As a third alternative, Intel has created some tools for Intel Enterprise Edition of Lustre (IEEL) that allow MapReduce applications to write directly to Lustre [34]. These tools also allow the ``shuffle'' phase of MapReduce to be skipped. In the current version of IEEL, version 2.0, a beta version of a tool replaces YARN with your existing resource manager. This allows you to use a single resource manager within your HPC system.

Summary

Data analytics is a probably the fastest growing computational workload today. Relative to HPC, it is still done on a somewhat small scale, although companies such as PayPal are proving the need for larger scale computations. Naturally, the desire is for these computations to be done on HPC systems to avoid the cost of a second system. However, data analytics is a different workload than what you have experienced in the HPC world to date.

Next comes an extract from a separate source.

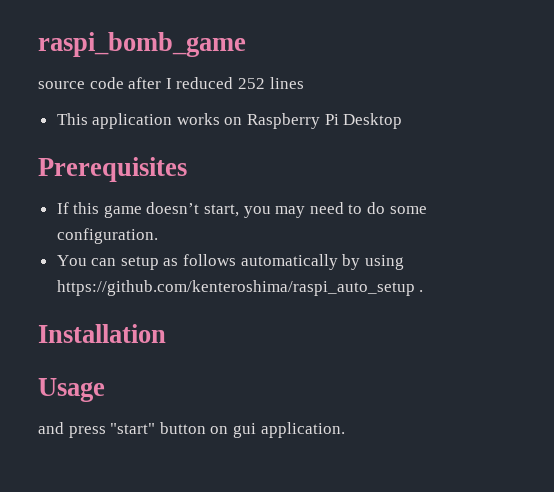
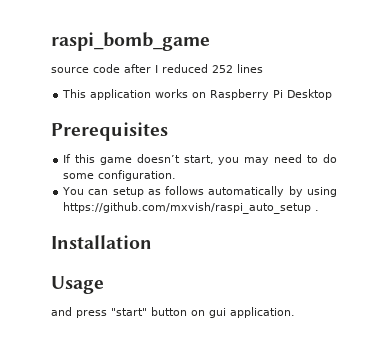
[56,280,415,296] https://github.com/kenteroshima/raspi_auto_setup -> [63,202,312,214] https://github.com/mxvish/raspi_auto_setup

In this article, I've reviewed some aspects of data analytics workloads. Be ready for:

  • Lots of new languages, including interfaces to traditional databases and NoSQL databases
  • Lots of single-node runs (possibly lots of memory)
  • Interactivity
  • Interactive login
  • Visualization
  • Graphics cards in nodes
  • Data analytics pipelines
  • Lots of rapidly changing tools
  • SQL tools
  • NoSQL tools
  • Hadoop and storage
  • Hadoop moves computation to storage (most of the time)
  • Hadoop uses local storage
  • Hadoop 2.0 uses its own resource manager YARN, which can easily cause problems with the resource manager

If you read through these highlights and talk to your DA users, you will see that you might need to add or change your processes and you might need to add new hardware. If you don't have DA users today, then I suggest you look a little closer or be ready for the data analytics wave to overtake you.